Items listed in a dataset:

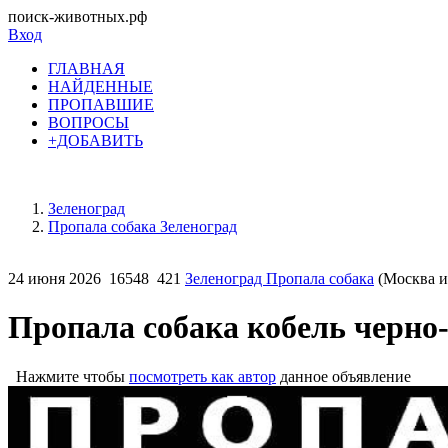
поиск-животных.рф
Вход
ГЛАВНАЯ
НАЙДЕННЫЕ
ПРОПАВШИЕ
ВОПРОСЫ
+ДОБАВИТЬ
Зеленоград
Пропала собака Зеленоград
24 июня 2026
16548
421
Зеленоград Пропала собака
(Москва и
Пропала собака кобель черно
Нажмите чтобы
посмотреть как автор
данное объявление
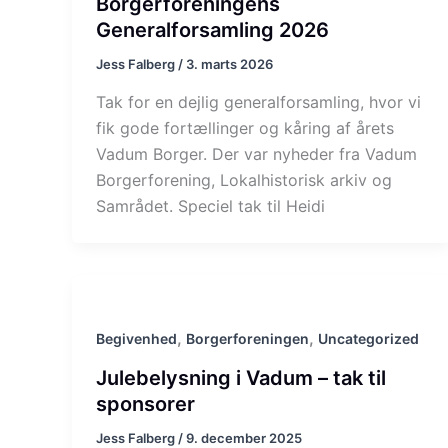
Borgerforeningens
Generalforsamling 2026
Jess Falberg
/
3. marts 2026
Tak for en dejlig generalforsamling, hvor vi
fik gode fortællinger og kåring af årets
Vadum Borger. Der var nyheder fra Vadum
Borgerforening, Lokalhistorisk arkiv og
Samrådet. Speciel tak til Heidi
,
,
Begivenhed
Borgerforeningen
Uncategorized
Julebelysning i Vadum – tak til
sponsorer
Jess Falberg
/
9. december 2025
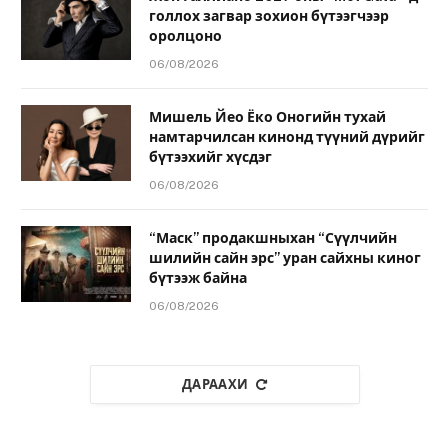
голлох загвар зохион бүтээгчээр
оролцоно
06/08/2026
Мишель Йео Ёко Оногийн тухай
намтарчилсан кинонд түүний дүрийг
бүтээхийг хүсдэг
06/08/2026
“Маск” продакшныхан “Сүүлчийн
шилийн сайн эрс” уран сайхны киног
бүтээж байна
06/08/2026
ДАРААХИ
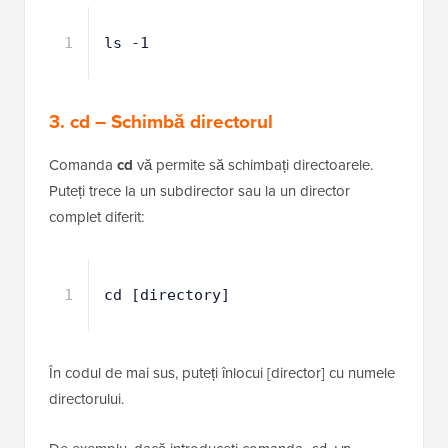
1
ls -1
3. cd – Schimbă directorul
Comanda
cd
vă permite să schimbați directoarele.
Puteți trece la un subdirector sau la un director
complet diferit:
1
cd [directory]
În codul de mai sus, puteți înlocui [director] cu numele
directorului.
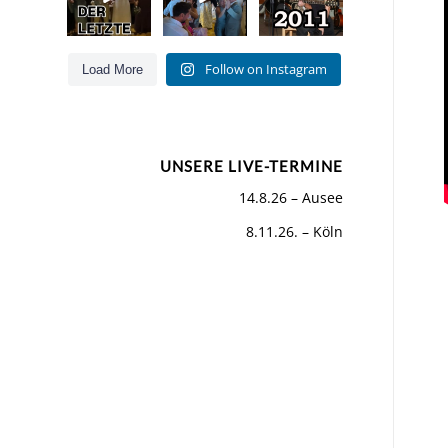
Hits für Jung
und Alt
...
Was für ein
...
Als wir
...
55
53
160
0
Follow on Instagram
Load More
0
26
UNSERE LIVE-TERMINE
14.8.26 – Ausee
8.11.26. – Köln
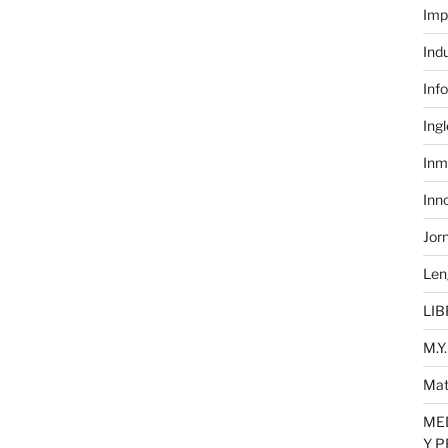
Imp
Ind
Inf
Ing
Inm
Inn
Jor
Len
LIB
M.Y.
Mat
MED
Y 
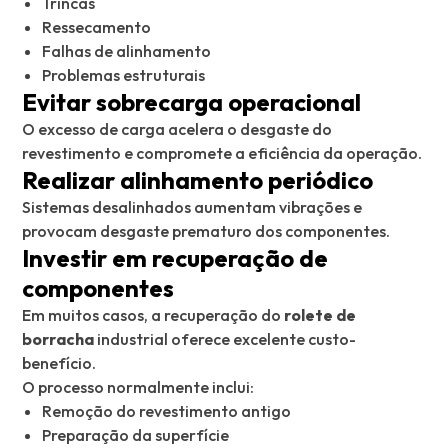
Trincas
Ressecamento
Falhas de alinhamento
Problemas estruturais
Evitar sobrecarga operacional
O excesso de carga acelera o desgaste do
revestimento e compromete a eficiência da operação.
Realizar alinhamento periódico
Sistemas desalinhados aumentam vibrações e
provocam desgaste prematuro dos componentes.
Investir em recuperação de
componentes
Em muitos casos, a recuperação do
rolete de
borracha
industrial oferece excelente custo-
benefício.
O processo normalmente inclui:
Remoção do revestimento antigo
Preparação da superfície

** TASK STATEMENT **
From the entries, copy out each line containing the word "recuperação".

** RESPONSE AREA **
Investir em recuperação de
Em muitos casos, a recuperação do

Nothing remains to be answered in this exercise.